• **Stored items from a collection**
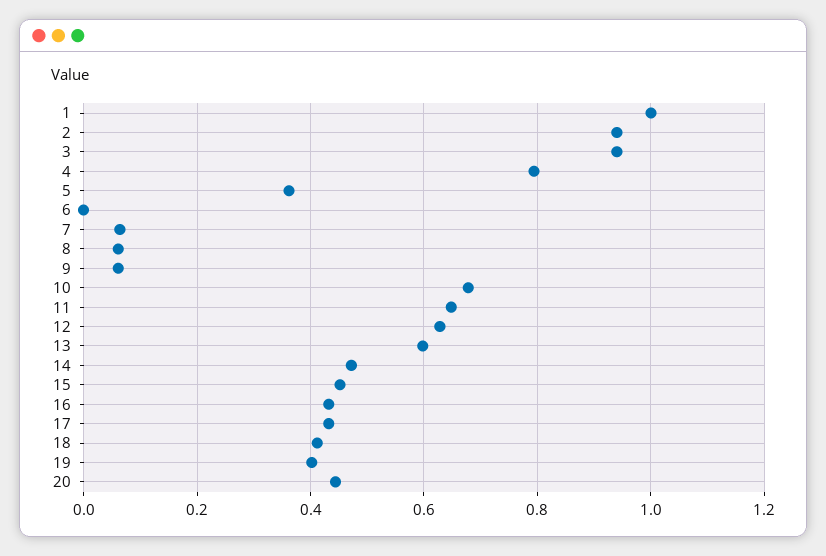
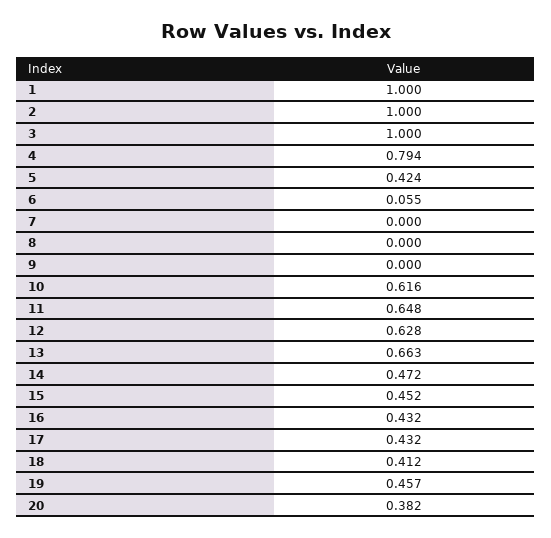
  {
    "1": 1,
-   "2": 0.94,
+   "2": 1,
-   "3": 0.94,
+   "3": 1,
    "4": 0.794,
-   "5": 0.36,
+   "5": 0.424,
-   "6": 0,
+   "6": 0.055,
-   "7": 0.06,
+   "7": 0,
-   "8": 0.06,
+   "8": 0,
-   "9": 0.06,
+   "9": 0,
-   "10": 0.68,
+   "10": 0.616,
    "11": 0.648,
    "12": 0.628,
-   "13": 0.6,
+   "13": 0.663,
    "14": 0.472,
    "15": 0.452,
    "16": 0.432,
    "17": 0.432,
    "18": 0.412,
-   "19": 0.4,
+   "19": 0.457,
-   "20": 0.44
+   "20": 0.382
  }

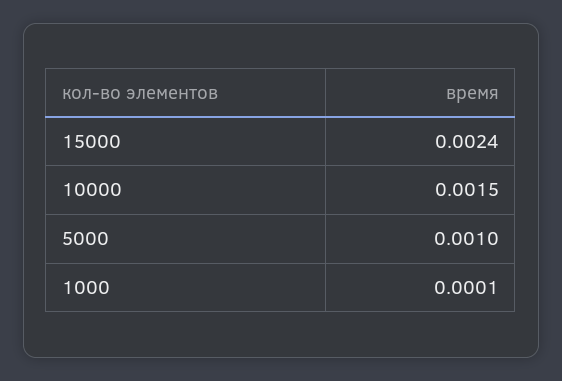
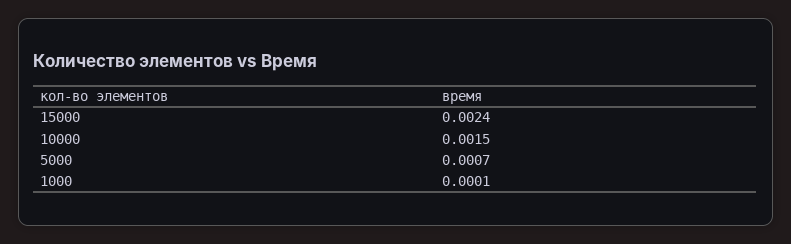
  {
    "15000": 0.0024,
    "10000": 0.0015,
-   "5000": 0.001,
+   "5000": 0.0007,
    "1000": 0.0001
  }

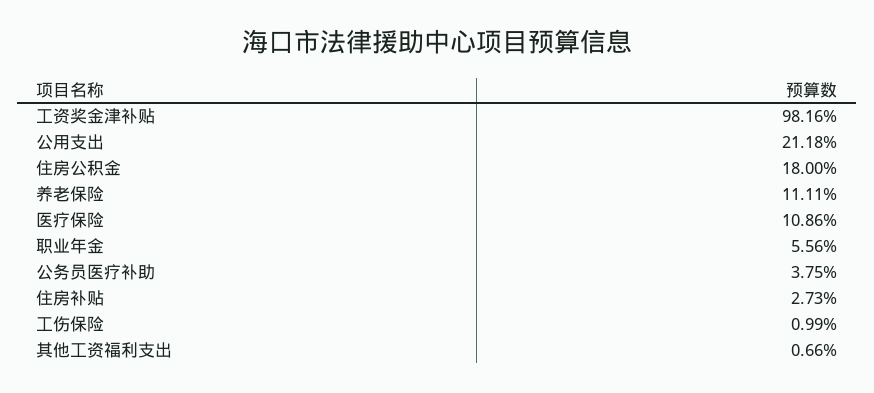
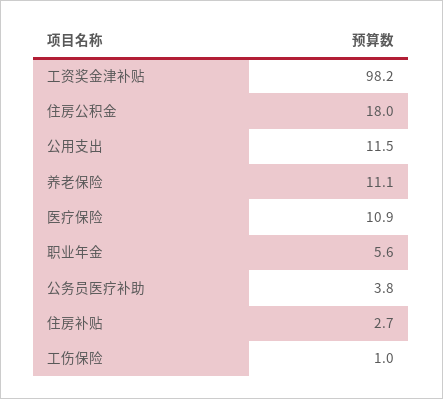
  {
    "工资奖金津补贴": 98.16,
-   "公用支出": 21.18,
+   "公用支出": 11.5,
    "住房公积金": 18,
    "养老保险": 11.11,
    "医疗保险": 10.86,
    "职业年金": 5.56,
    "公务员医疗补助": 3.75,
    "住房补贴": 2.73,
-   "工伤保险": 0.99,
+   "工伤保险": 0.99
-   "其他工资福利支出": 0.66
  }

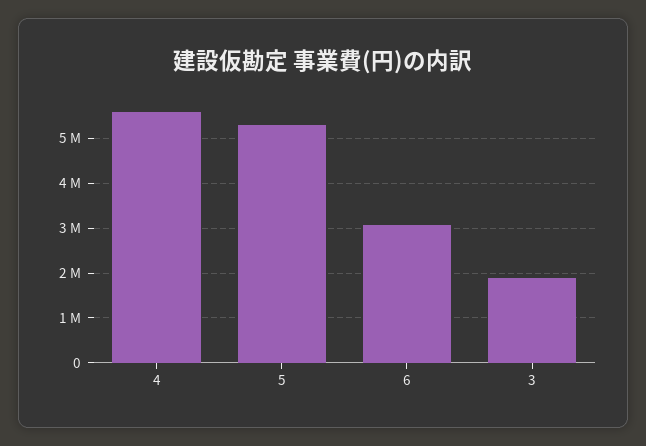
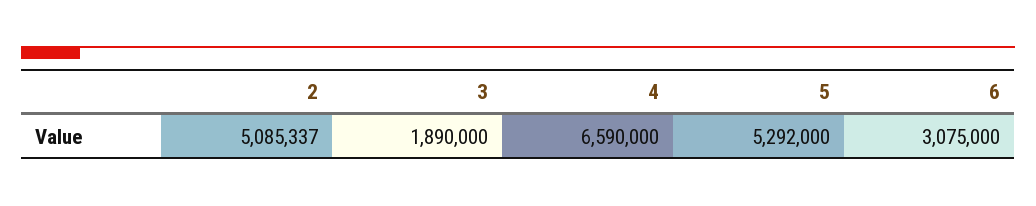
  {
-   "4": 5600000,
+   "4": 6590000,
    "5": 5292000,
    "6": 3075000,
-   "3": 1890000
+   "3": 1890000,
+   "2": 5085337
  }

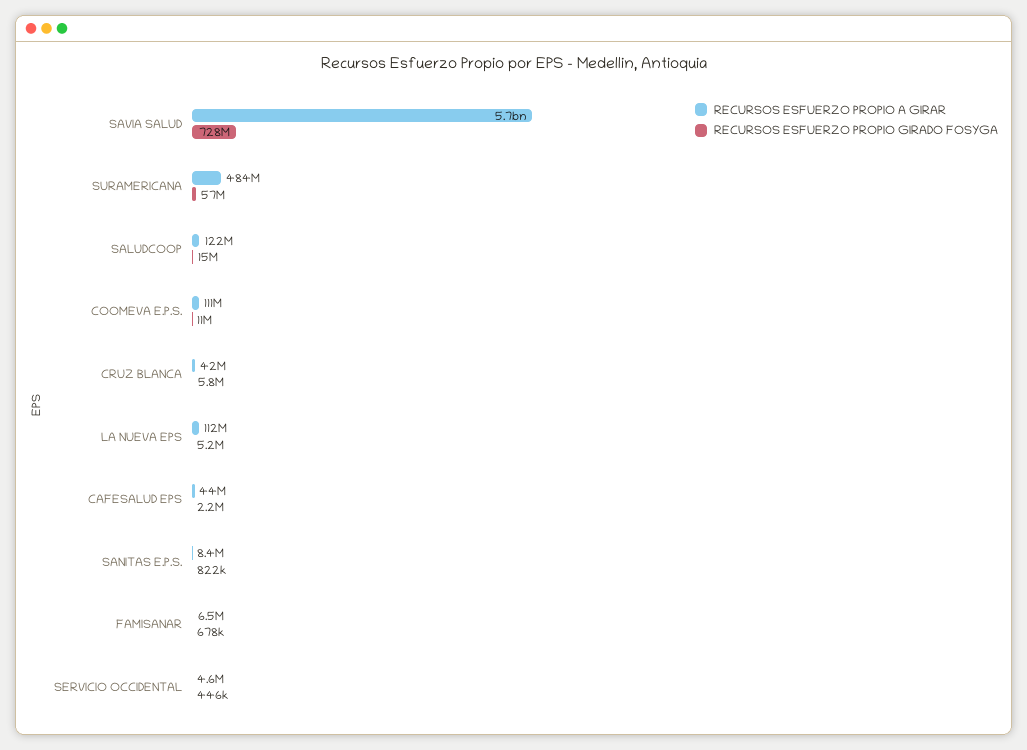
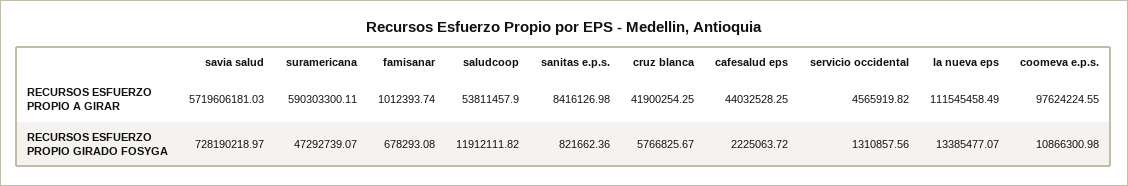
  {
    "RECURSOS ESFUERZO PROPIO A GIRAR": {
      "SAVIA SALUD": 5719606181.03,
-     "SURAMERICANA": 484000000,
+     "SURAMERICANA": 590303300.11,
-     "SALUDCOOP": 122000000,
+     "SALUDCOOP": 53811457.9,
-     "COOMEVA E.P.S.": 111000000,
+     "COOMEVA E.P.S.": 97624224.55,
      "CRUZ BLANCA": 41900254.25,
      "LA NUEVA EPS": 111545458.49,
      "CAFESALUD EPS": 44032528.25,
      "SANITAS E.P.S.": 8416126.98,
-     "FAMISANAR": 6500000,
+     "FAMISANAR": 1012393.74,
      "SERVICIO OCCIDENTAL": 4565919.82
    },
    "RECURSOS ESFUERZO PROPIO GIRADO FOSYGA": {
      "SAVIA SALUD": 728190218.97,
-     "SURAMERICANA": 57000000,
+     "SURAMERICANA": 47292739.07,
-     "SALUDCOOP": 15000000,
+     "SALUDCOOP": 11912111.82,
      "COOMEVA E.P.S.": 10866300.98,
      "CRUZ BLANCA": 5766825.67,
-     "LA NUEVA EPS": 5200000,
+     "LA NUEVA EPS": 13385477.07,
      "CAFESALUD EPS": 2225063.72,
      "SANITAS E.P.S.": 821662.36,
      "FAMISANAR": 678293.08,
-     "SERVICIO OCCIDENTAL": 446000
+     "SERVICIO OCCIDENTAL": 1310857.56
    }
  }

• **TASK OBJECTIVE**
Give the data again exactly as written, with all pictures left out.

• **ANSWER BELOW**
  {
    "1": 1,
-   "2": 0.94,
+   "2": 1,
-   "3": 0.94,
+   "3": 1,
    "4": 0.794,
-   "5": 0.36,
+   "5": 0.424,
-   "6": 0,
+   "6": 0.055,
-   "7": 0.06,
+   "7": 0,
-   "8": 0.06,
+   "8": 0,
-   "9": 0.06,
+   "9": 0,
-   "10": 0.68,
+   "10": 0.616,
    "11": 0.648,
    "12": 0.628,
-   "13": 0.6,
+   "13": 0.663,
    "14": 0.472,
    "15": 0.452,
    "16": 0.432,
    "17": 0.432,
    "18": 0.412,
-   "19": 0.4,
+   "19": 0.457,
-   "20": 0.44
+   "20": 0.382
  }

  {
    "15000": 0.0024,
    "10000": 0.0015,
-   "5000": 0.001,
+   "5000": 0.0007,
    "1000": 0.0001
  }

  {
    "工资奖金津补贴": 98.16,
-   "公用支出": 21.18,
+   "公用支出": 11.5,
    "住房公积金": 18,
    "养老保险": 11.11,
    "医疗保险": 10.86,
    "职业年金": 5.56,
    "公务员医疗补助": 3.75,
    "住房补贴": 2.73,
-   "工伤保险": 0.99,
+   "工伤保险": 0.99
-   "其他工资福利支出": 0.66
  }

  {
-   "4": 5600000,
+   "4": 6590000,
    "5": 5292000,
    "6": 3075000,
-   "3": 1890000
+   "3": 1890000,
+   "2": 5085337
  }

  {
    "RECURSOS ESFUERZO PROPIO A GIRAR": {
      "SAVIA SALUD": 5719606181.03,
-     "SURAMERICANA": 484000000,
+     "SURAMERICANA": 590303300.11,
-     "SALUDCOOP": 122000000,
+     "SALUDCOOP": 53811457.9,
-     "COOMEVA E.P.S.": 111000000,
+     "COOMEVA E.P.S.": 97624224.55,
      "CRUZ BLANCA": 41900254.25,
      "LA NUEVA EPS": 111545458.49,
      "CAFESALUD EPS": 44032528.25,
      "SANITAS E.P.S.": 8416126.98,
-     "FAMISANAR": 6500000,
+     "FAMISANAR": 1012393.74,
      "SERVICIO OCCIDENTAL": 4565919.82
    },
    "RECURSOS ESFUERZO PROPIO GIRADO FOSYGA": {
      "SAVIA SALUD": 728190218.97,
-     "SURAMERICANA": 57000000,
+     "SURAMERICANA": 47292739.07,
-     "SALUDCOOP": 15000000,
+     "SALUDCOOP": 11912111.82,
      "COOMEVA E.P.S.": 10866300.98,
      "CRUZ BLANCA": 5766825.67,
-     "LA NUEVA EPS": 5200000,
+     "LA NUEVA EPS": 13385477.07,
      "CAFESALUD EPS": 2225063.72,
      "SANITAS E.P.S.": 821662.36,
      "FAMISANAR": 678293.08,
-     "SERVICIO OCCIDENTAL": 446000
+     "SERVICIO OCCIDENTAL": 1310857.56
    }
  }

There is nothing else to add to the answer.